---- Texto de lectura
Hoy he comido uno, al concluir esta crónica, que cierra cinco décadas de periodista en El Adelantado, ya cumplido el compromiso que me impuse hace un año.

El siguiente será para cuando regrese de este viaje soñado por Mozambique, en el que ya estoy inmerso, al lado de mi hijo Pablo, alentados por la luz de Tatán y de Jesús Torres, con los proyectos de Kupfunana alrededor. Me lo comeré despacio. Lo mejor de los viajes es volver.

Reservo tres bombones especiales; el primero es para celebrar que mis nietos crecen sanos; uno más, cuando cumpla otro viaje pendiente, no muy lejos, para visitar a mi familia repartida por Cataluña y luego la tumba de Machado, en Colliure.

El tercero es por mantener viva la pasión de escribir; sin embargo, a partir de ahora, será sin prisas ni la presión de fechas y encargos, sin competir con nadie ni tener que demostrar nada. Me basta con la felicidad de contar historias y luego comprobar, de vez en cuando, cómo cada lector las lleva a su propio terreno emocional, como la madre de Guillermo Herrero, que me paró una mañana en la Judería Vieja, junto a la puerta de la iglesia de la Adoración, para darme un beso y decirme que me lee con gusto. ¡Es mi cómplice! Esta comunión es la grandeza de la literatura y, además, el mayor premio para los que escribimos: un beso.
--------
---- Material proporcionado
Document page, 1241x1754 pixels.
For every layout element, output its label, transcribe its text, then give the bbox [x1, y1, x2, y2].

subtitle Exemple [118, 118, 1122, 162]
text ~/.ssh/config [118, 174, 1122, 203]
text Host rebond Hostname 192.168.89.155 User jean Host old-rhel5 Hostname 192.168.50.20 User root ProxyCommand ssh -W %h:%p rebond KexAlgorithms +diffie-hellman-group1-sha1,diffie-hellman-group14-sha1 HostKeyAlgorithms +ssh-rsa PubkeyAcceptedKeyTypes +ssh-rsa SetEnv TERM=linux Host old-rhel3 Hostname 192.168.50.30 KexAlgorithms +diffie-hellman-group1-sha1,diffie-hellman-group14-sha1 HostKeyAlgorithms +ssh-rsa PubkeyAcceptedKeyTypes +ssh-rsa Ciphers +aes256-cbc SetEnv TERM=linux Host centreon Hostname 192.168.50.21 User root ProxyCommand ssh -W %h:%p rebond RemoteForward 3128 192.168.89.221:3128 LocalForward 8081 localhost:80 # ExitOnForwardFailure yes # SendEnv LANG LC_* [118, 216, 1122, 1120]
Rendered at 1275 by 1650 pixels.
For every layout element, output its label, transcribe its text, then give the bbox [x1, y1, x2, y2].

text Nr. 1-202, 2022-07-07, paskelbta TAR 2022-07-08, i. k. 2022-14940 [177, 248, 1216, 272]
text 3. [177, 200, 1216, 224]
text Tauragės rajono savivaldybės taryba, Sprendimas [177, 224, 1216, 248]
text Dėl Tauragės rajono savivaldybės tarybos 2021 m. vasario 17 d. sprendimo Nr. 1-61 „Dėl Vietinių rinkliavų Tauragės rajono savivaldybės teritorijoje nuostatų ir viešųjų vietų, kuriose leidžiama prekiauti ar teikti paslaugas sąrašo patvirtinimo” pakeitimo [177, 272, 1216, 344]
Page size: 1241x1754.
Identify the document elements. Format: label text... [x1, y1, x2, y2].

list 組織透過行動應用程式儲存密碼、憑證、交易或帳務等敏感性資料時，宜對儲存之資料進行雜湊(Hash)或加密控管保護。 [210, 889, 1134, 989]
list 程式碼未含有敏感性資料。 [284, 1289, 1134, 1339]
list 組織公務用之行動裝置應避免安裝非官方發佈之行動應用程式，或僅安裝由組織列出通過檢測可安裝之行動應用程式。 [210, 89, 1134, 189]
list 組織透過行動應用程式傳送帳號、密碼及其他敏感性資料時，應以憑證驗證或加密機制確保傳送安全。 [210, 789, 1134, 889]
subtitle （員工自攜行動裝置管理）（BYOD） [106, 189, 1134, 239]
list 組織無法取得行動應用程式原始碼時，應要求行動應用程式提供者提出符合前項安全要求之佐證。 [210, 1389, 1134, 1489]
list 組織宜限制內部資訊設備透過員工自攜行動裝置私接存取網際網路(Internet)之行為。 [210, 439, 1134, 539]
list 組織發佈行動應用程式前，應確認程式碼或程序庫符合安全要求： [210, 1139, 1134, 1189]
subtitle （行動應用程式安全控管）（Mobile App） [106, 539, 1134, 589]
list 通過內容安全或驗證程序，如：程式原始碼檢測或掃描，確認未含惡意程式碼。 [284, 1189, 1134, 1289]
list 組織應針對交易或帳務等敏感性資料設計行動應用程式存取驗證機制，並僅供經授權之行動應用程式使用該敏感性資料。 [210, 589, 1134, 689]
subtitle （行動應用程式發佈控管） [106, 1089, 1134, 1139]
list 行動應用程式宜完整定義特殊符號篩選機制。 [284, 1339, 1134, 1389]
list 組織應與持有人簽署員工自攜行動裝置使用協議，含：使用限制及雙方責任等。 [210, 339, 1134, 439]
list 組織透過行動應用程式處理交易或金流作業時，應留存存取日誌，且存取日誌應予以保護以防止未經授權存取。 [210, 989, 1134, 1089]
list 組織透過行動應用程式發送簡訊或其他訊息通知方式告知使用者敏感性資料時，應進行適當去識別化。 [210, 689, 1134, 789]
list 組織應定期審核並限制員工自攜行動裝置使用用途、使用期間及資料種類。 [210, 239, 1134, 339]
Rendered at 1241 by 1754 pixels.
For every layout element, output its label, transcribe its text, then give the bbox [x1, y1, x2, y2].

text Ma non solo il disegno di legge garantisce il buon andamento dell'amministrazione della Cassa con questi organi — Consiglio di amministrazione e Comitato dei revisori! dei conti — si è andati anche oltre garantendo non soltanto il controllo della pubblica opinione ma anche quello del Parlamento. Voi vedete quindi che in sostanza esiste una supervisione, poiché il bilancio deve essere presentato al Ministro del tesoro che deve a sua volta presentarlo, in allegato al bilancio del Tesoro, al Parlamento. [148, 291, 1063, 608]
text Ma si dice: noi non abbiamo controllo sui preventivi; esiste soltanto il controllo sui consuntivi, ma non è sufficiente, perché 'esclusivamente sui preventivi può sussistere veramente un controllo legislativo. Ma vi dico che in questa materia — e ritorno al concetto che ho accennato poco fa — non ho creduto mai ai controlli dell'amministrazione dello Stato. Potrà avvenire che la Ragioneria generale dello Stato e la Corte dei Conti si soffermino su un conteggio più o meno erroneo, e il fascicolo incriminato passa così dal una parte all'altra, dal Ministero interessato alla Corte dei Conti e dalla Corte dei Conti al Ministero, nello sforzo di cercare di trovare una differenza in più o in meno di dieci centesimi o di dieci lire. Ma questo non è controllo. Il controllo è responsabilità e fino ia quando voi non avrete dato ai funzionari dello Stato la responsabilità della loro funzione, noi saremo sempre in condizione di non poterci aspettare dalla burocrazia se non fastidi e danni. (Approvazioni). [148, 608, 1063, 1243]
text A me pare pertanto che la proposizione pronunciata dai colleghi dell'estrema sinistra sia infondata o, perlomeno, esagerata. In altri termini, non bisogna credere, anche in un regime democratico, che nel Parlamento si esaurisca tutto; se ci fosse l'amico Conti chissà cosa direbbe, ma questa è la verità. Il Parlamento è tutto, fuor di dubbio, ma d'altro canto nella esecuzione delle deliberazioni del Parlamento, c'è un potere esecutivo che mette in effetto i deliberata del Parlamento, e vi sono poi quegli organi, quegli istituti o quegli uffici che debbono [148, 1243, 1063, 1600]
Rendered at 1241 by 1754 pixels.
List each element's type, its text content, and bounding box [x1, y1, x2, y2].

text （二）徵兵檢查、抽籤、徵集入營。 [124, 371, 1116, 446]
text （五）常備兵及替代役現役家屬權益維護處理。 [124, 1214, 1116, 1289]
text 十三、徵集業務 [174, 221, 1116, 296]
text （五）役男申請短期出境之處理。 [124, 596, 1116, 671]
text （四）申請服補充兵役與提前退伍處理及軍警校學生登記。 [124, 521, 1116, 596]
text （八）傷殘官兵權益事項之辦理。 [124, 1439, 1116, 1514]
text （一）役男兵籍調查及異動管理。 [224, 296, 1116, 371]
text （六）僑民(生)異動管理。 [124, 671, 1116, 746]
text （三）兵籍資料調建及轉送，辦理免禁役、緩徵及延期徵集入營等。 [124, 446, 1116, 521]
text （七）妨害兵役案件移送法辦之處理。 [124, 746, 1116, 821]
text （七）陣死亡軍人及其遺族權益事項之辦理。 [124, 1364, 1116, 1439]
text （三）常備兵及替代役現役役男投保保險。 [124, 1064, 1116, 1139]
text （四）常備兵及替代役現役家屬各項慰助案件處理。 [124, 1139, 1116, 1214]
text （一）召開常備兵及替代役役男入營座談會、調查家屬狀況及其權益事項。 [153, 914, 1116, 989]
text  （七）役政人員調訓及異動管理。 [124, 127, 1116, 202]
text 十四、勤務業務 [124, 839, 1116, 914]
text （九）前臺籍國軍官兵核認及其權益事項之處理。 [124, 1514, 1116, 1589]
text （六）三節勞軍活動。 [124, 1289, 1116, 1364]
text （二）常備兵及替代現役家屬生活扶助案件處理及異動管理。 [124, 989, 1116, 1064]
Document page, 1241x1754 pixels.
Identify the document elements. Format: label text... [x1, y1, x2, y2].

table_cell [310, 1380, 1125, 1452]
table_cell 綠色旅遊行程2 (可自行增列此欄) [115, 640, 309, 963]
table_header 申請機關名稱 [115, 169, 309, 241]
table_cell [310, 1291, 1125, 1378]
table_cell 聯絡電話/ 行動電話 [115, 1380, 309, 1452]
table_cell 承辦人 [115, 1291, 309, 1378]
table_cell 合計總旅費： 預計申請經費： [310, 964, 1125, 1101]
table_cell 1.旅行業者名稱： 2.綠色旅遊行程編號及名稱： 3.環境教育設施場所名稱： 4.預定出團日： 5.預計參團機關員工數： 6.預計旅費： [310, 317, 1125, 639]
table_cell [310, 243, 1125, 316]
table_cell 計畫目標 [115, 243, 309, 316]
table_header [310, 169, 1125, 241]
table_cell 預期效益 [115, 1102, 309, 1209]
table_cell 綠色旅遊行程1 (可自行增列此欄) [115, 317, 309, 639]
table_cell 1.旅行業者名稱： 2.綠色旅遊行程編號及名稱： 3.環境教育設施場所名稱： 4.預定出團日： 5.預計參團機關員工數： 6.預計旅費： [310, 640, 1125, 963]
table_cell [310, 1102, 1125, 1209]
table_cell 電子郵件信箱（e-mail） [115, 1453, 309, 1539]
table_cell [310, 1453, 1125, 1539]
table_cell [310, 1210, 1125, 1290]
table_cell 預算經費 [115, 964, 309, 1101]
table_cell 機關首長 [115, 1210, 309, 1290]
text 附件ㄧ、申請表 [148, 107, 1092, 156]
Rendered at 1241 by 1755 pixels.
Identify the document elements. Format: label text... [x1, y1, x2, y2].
--------
* Consigna 1: Transcribe literalmente el fragmento de la crónica que va desde «Reservo tres bombones» hasta «escribimos: un beso.» inclusive.
* Consigna 2: ¿Para qué se reserva el tercero de los bombones especiales según la crónica? Responde en una a tres oraciones.

* Respuesta 1:
Reservo tres bombones especiales; el primero es para celebrar que mis nietos crecen sanos; uno más, cuando cumpla otro viaje pendiente, no muy lejos, para visitar a mi familia repartida por Cataluña y luego la tumba de Machado, en Colliure.

El tercero es por mantener viva la pasión de escribir; sin embargo, a partir de ahora, será sin prisas ni la presión de fechas y encargos, sin competir con nadie ni tener que demostrar nada. Me basta con la felicidad de contar historias y luego comprobar, de vez en cuando, cómo cada lector las lleva a su propio terreno emocional, como la madre de Guillermo Herrero, que me paró una mañana en la Judería Vieja, junto a la puerta de la iglesia de la Adoración, para darme un beso y decirme que me lee con gusto. ¡Es mi cómplice! Esta comunión es la grandeza de la literatura y, además, el mayor premio para los que escribimos: un beso.

* Respuesta 2: Se reserva para mantener viva la pasión de escribir. A partir de ahora, esa escritura será sin prisas ni presión de fechas y encargos, sin competir con nadie ni tener que demostrar nada.